Boredom is not normally a huge concern in the Marvel Cinematic Universe, though it’s what moviegoers might experience watching some of the lesser entries in the series.
So it’s a bit of a jolt at the start of “Thunderbolts*” to see Florence Pugh’s world-weary warrior Yelena Belova blaming monotony for the funk she’s in. She’s tired of doing the dirty work of CIA director Valentina Allegra de Fontaine (Julia Louis-Dreyfus), who is assembling a new superhero group to protect a post-Avengers world — and also to do her evil bidding.

Julia Louis-Dreyfus plays the cynical and sneering CIA director in “Thunderbolts*.”
Marvel StudiosNot even a daredevil leap from the world’s second-tallest building in Kuala Lumpur, while on yet another dubious mission for de Fontaine, can rid Belova of the feeling she’s neither super nor heroic.
But boredom is just one of many cranial stressors in this mental health edition of the MCU, where feelings of depression, loneliness, childhood trauma, low self-esteem and a desire for redemption are endemic to characters good and bad. Onscreen therapy comes with the popcorn.
Belova finds herself forced to work with an unhappy band of misfits gathered from disparate Marvel film and series dating back to “Captain America: The First Avenger.” They include Bucky Barnes (Sebastian Stan), Red Guardian (David Harbour), Ghost (Hannah John-Kamen), John Walker (Wyatt Russell) and Taskmaster (Olga Kurylenko). New to the MCU is Bob (Lewis Pullman), a confused fellow who enters the action in pyjamas and bare feet, hinting that he’s more than meets the eye.
The sneering and cynical de Fontaine considers them all “defective losers.”
Since this is by rights an origin story, despite the MCU history of most of the characters, the film spends much time bringing the players together, limiting how much we can get to know them. Pugh and Pullman prove themselves the most capable of rising above the din.
To say this gang doesn’t get along is like saying there will soon be fists flying and buildings toppling in a Marvel movie. The Thunderbolts*, though, are more fractious that most super egos. They can’t even agree on a group name, much less trust one another.
The asterisk in their handle stands for a reveal that’s supposed to be funny but isn’t. (You’ll have to stick around for the end credits, as usual.) It’s more like what standup comics call a “long walk” for a joke that comes up short.
That asterisk does honestly indicate, however, that this movie is not quite what it seems.
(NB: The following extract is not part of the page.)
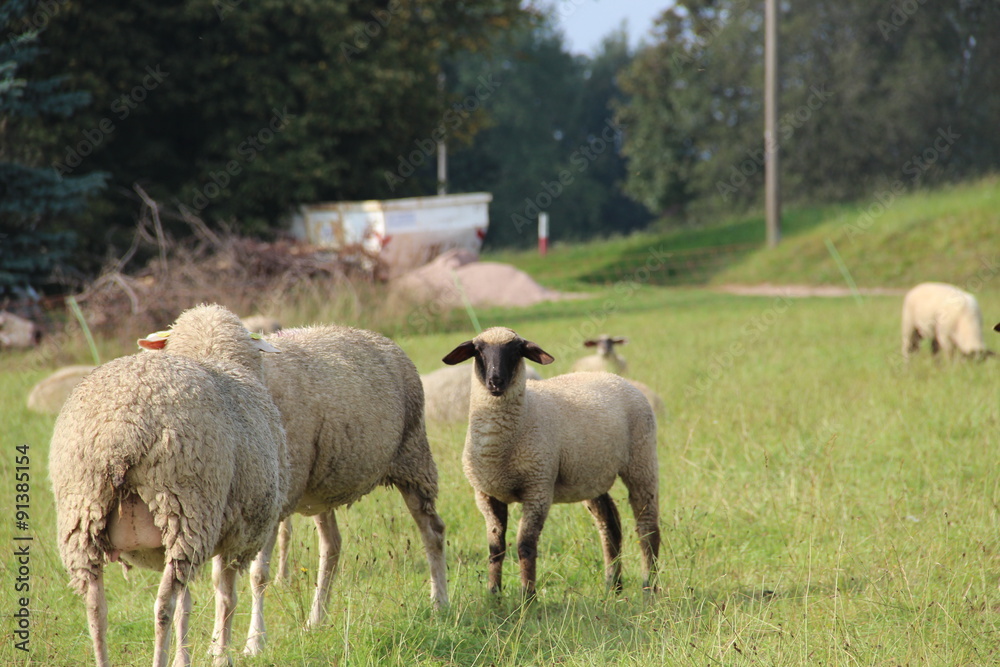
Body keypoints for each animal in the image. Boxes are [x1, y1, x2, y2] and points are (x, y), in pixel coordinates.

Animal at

It’s being sold in the trailers as a comedy in the vein of “Guardians of the Galaxy,” where a ragtag group of squabbling troublemakers discover fellowship while saving the universe.
Laughter comes easily to the “Guardians” saga. Not so much to “Thunderbolts*,” which is directed by Jake Schreier, who helmed the TV road rage dramedy “Beef.”
Schreier and screenwriters Eric Pearson (“Black Widow,” “Thor: Ragnarok”) and Joanna Calo (“Beef,” “The Bear”) are more interested in their characters’ emotional storms as they question their identities and actions. Their exteriors are equally messy, with facial scars, mussed hair and makeup and stitched-together costumes.
The Thunderbolts* are truer to the original Marvel Comics ethos than many of their MCU forebears. Marvel was the favoured read of teens fighting existential angst in the 1960s, back when Spider-Man was feeling guilty for selfishly failing to stop the petty thief who later killed alter ego Peter Parker’s beloved Uncle Ben.
Shot in desaturated colour by cinematographer Andrew Droz Palermo, “Thunderbolts*” looks grimmer than “Guardians of Galaxy,” which revelled in its primary hues.
Black is the signature shade of “Thunderbolts*.” It’s the colour favoured by the Void, a beady-eyed entity introduced mid-film who reduces pedestrians to a dark sidewalk stain during the film’s biggest street tussle — Schreier taking his cue from the way the atomic bomb disintegrated the residents of Hiroshima and Nagasaki in 1945.
All this may give “Thunderbolts*” a greater sense of realism, but is this what moviegoers are looking for when they flock to a Marvel flick? And this one marks the unofficial start to the summer blockbuster season, a time when big ideas usually go on vacation.
I would have preferred less Sturm und Drang, and more attempts at comedy — though, to be fair, the script’s best lines are handed, with a flourish, to de Fontaine. She prowls through the film like a cat who’s read Machiavelli and found it wanting.
Her finest moment comes when she’s once again dressing down her long-suffering personal assistant (Geraldine Viswanathan): “Righteousness without power is just an opinion,” a sentiment that could be embroidered on the throw pillows of any number of current politicians.